#### WHAT IS NEEDED:
Which lines of the entries contain the string "https"? Copy each of them.

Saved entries
- - -

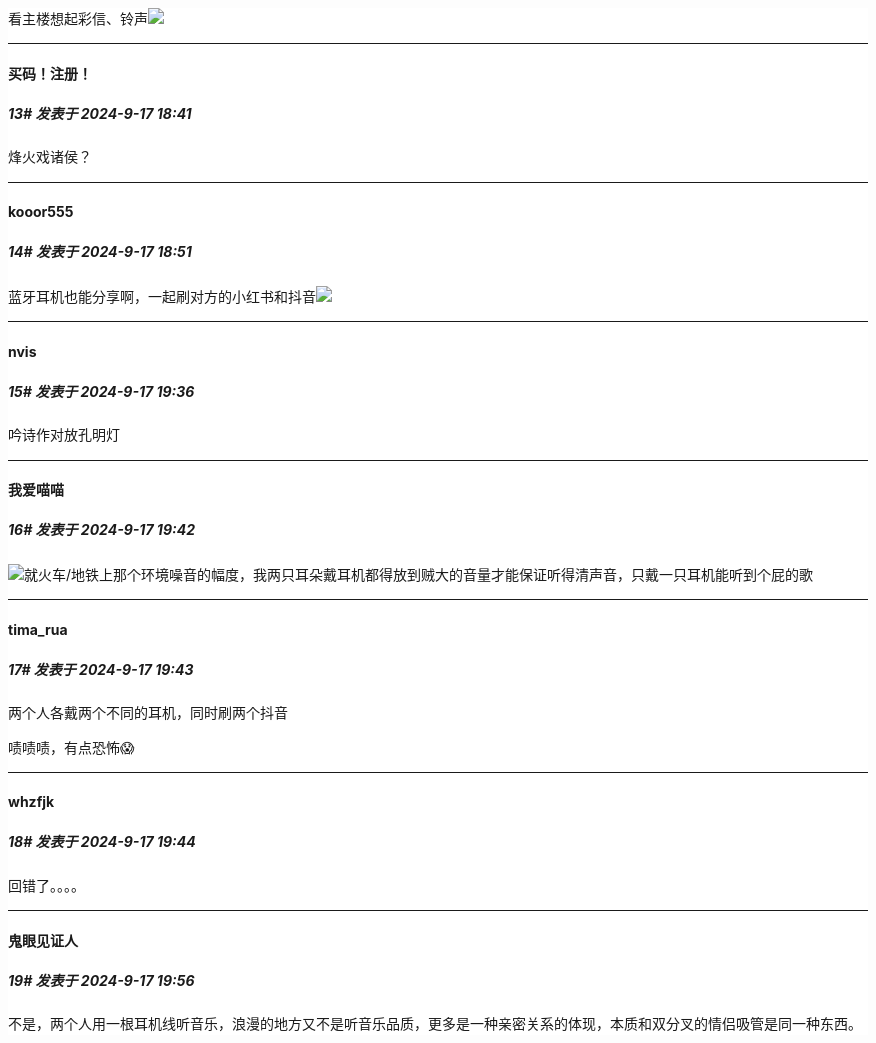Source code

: 看主楼想起彩信、铃声<img src="https://static.saraba1st.com/image/smiley/face2017/067.png" referrerpolicy="no-referrer">

*****

####  买码！注册！  
##### 13#       发表于 2024-9-17 18:41

烽火戏诸侯？

*****

####  kooor555  
##### 14#       发表于 2024-9-17 18:51

蓝牙耳机也能分享啊，一起刷对方的小红书和抖音<img src="https://static.saraba1st.com/image/smiley/face2017/067.png" referrerpolicy="no-referrer">

*****

####  nvis  
##### 15#       发表于 2024-9-17 19:36

吟诗作对放孔明灯

*****

####  我爱喵喵  
##### 16#       发表于 2024-9-17 19:42

<img src="https://static.saraba1st.com/image/smiley/face2017/067.png" referrerpolicy="no-referrer">就火车/地铁上那个环境噪音的幅度，我两只耳朵戴耳机都得放到贼大的音量才能保证听得清声音，只戴一只耳机能听到个屁的歌

*****

####  tima_rua  
##### 17#       发表于 2024-9-17 19:43

两个人各戴两个不同的耳机，同时刷两个抖音

啧啧啧，有点恐怖😱

*****

####  whzfjk  
##### 18#       发表于 2024-9-17 19:44

回错了。。。。

*****

####  鬼眼见证人  
##### 19#       发表于 2024-9-17 19:56

不是，两个人用一根耳机线听音乐，浪漫的地方又不是听音乐品质，更多是一种亲密关系的体现，本质和双分叉的情侣吸管是同一种东西。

- - -

#### SOLVED PROBLEM:
: 看主楼想起彩信、铃声<img src="https://static.saraba1st.com/image/smiley/face2017/067.png" referrerpolicy="no-referrer">
蓝牙耳机也能分享啊，一起刷对方的小红书和抖音<img src="https://static.saraba1st.com/image/smiley/face2017/067.png" referrerpolicy="no-referrer">
<img src="https://static.saraba1st.com/image/smiley/face2017/067.png" referrerpolicy="no-referrer">就火车/地铁上那个环境噪音的幅度，我两只耳朵戴耳机都得放到贼大的音量才能保证听得清声音，只戴一只耳机能听到个屁的歌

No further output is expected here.